Depois de estarem os miúdos a dormir, também o nosso dia chega ao fim, estamos normalmente estoirados. Arrumamos e preparamos as coisas para o dia seguinte, dou um salto ao supermercado que fica perto, e com sorte vemos um episódio de uma série qualquer. Leitura não prescindo, é o meu hobby mais consistente. Teatro em inglês é o outro hobby, mas mais irregular. Quando estou envolvido numa produção, normalmente uns 3 meses por ano, então um ou outro serão por semana são para ensaios.
Aos sábados de manhã, tentamos esticar um pouco o tempo na cama até às 8, mas os miúdos não perdoam e começam a pedir atenção. Ir buscar pão fresco para o pequeno almoço na padaria da esquina é um hábito adquirido e muito apreciado. Assim como moer o café para ferver numa cafeteira tipo italiana.
O facto de termos uma loja portuguesa no bairro é, para mim em particular, uma pequena ajuda também à normalização, isto é, é normal termos manteiga Mimosa e queijo Limiano à mesa mais umas azeitonas bem temperadas, uns pasteis de nata congelados para ir ao forno, e os miúdos beberem, de vez em quando, Sumol de Laranja.

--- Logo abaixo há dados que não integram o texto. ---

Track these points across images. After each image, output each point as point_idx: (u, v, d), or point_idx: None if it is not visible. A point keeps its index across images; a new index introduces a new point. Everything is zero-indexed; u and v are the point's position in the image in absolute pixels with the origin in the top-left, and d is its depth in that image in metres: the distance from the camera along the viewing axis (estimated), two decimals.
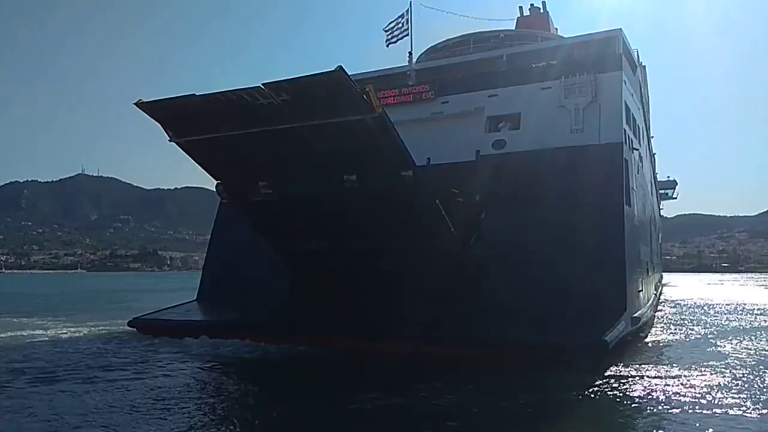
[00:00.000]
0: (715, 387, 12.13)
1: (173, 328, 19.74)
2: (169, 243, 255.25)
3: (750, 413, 10.19)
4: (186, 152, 16.28)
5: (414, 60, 28.70)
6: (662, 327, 24.19)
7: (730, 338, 20.29)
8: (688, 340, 20.28)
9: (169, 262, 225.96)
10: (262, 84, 12.83)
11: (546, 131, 21.20)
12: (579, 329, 15.11)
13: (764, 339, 20.08)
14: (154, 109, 14.62)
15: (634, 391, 11.93)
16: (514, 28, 33.77)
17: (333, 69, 12.07)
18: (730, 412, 10.25)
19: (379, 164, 14.72)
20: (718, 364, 14.90)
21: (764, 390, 12.03)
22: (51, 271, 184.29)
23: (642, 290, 22.78)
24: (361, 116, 13.05)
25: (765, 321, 27.09)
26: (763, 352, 17.22)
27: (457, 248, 18.96)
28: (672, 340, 20.17)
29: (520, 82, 23.29)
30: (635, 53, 28.61)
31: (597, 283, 17.13)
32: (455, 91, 24.49)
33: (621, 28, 24.07)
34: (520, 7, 35.67)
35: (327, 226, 17.65)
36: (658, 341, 19.88)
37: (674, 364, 14.90)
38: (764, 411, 10.33)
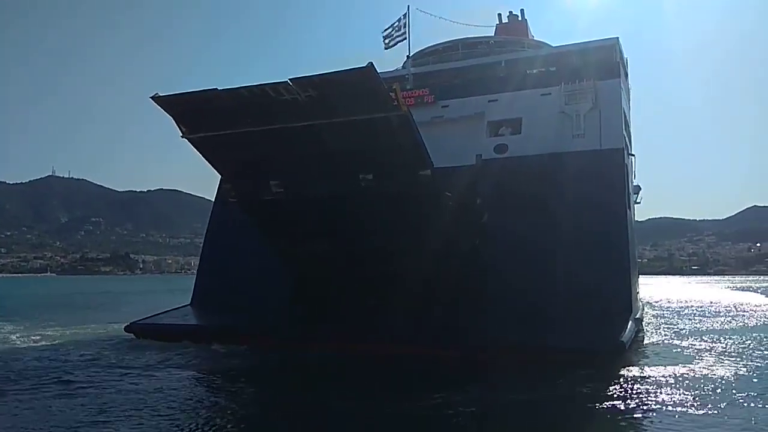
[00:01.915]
0: (721, 385, 12.52)
1: (171, 333, 19.43)
2: (141, 246, 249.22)
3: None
4: (197, 148, 16.06)
5: (401, 64, 28.80)
6: (653, 328, 24.66)
7: (717, 337, 20.92)
8: (682, 340, 20.68)
9: (141, 266, 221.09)
10: (289, 79, 12.77)
11: (547, 136, 21.48)
12: (593, 331, 15.30)
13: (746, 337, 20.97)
14: (172, 103, 14.40)
15: (653, 390, 12.15)
16: (492, 34, 33.94)
17: (364, 65, 12.08)
18: (747, 408, 10.63)
19: (398, 163, 14.76)
20: (718, 363, 15.35)
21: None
22: (20, 275, 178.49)
23: (638, 292, 23.32)
24: (386, 114, 13.07)
25: (738, 321, 28.30)
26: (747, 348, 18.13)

Para quem esteja a pensar emigrar, mas tenha receio de que isso implique um grande desvio em relação à sua actual normalidade, a minha mensagem é, que esse será definitivamente o caso nos primeiros meses; mas que ao fim de algum tempo todos acabamos por convergir para uma nova normalidade que apesar de diferente da anterior, será na mesma normal e familiar, com coisas melhores e outras piores. Mas normal.